* _Aim_
Write the records from the line containing "pose: elev=207.1 azim=119.4" through the last line as a JSON list of strings, one string per line, with blank lines dropped. Leave the pictures out.

——

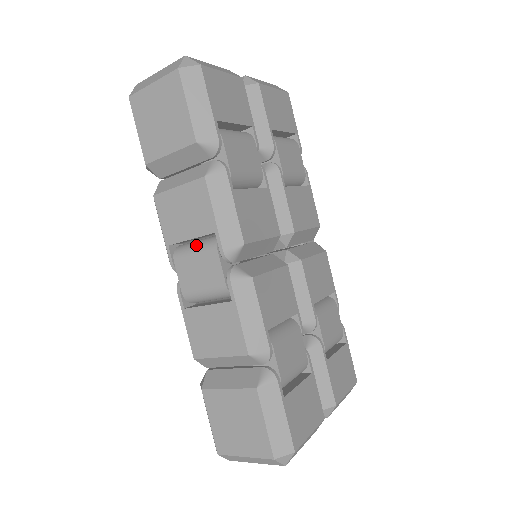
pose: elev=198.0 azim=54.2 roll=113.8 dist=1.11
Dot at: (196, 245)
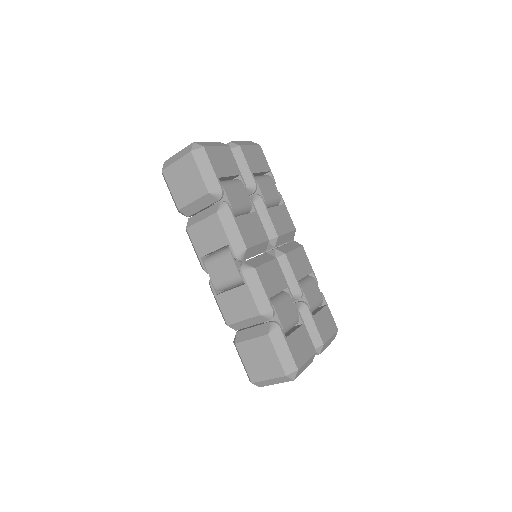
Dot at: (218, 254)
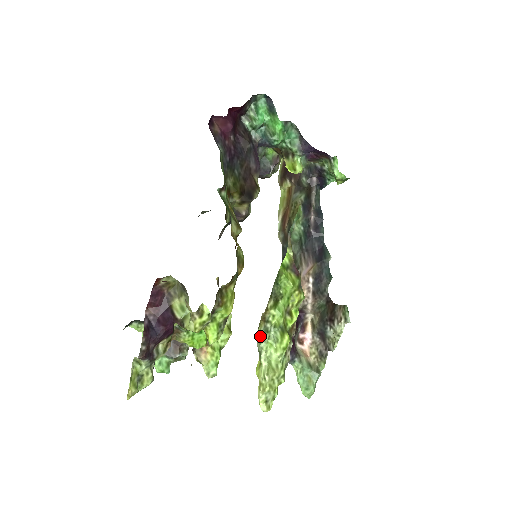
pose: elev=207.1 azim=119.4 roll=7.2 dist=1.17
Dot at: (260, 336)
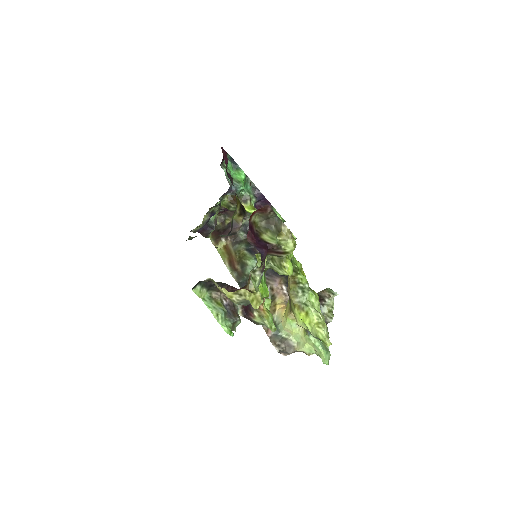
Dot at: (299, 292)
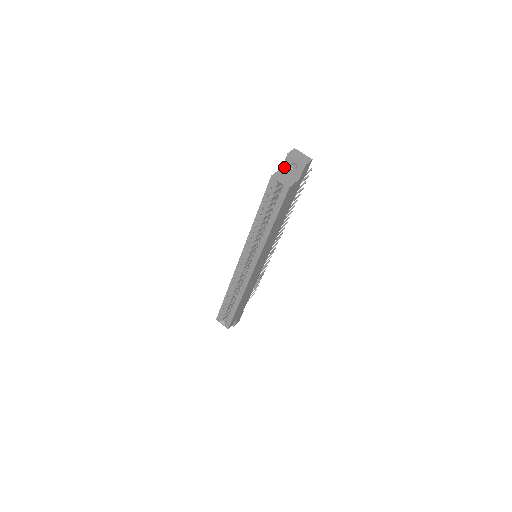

——

* _Full solution_
[
  "pose: elev=207.1 azim=119.4 roll=7.2 dist=1.17",
  "Dot at: (260, 336)",
  "Dot at: (299, 292)"
]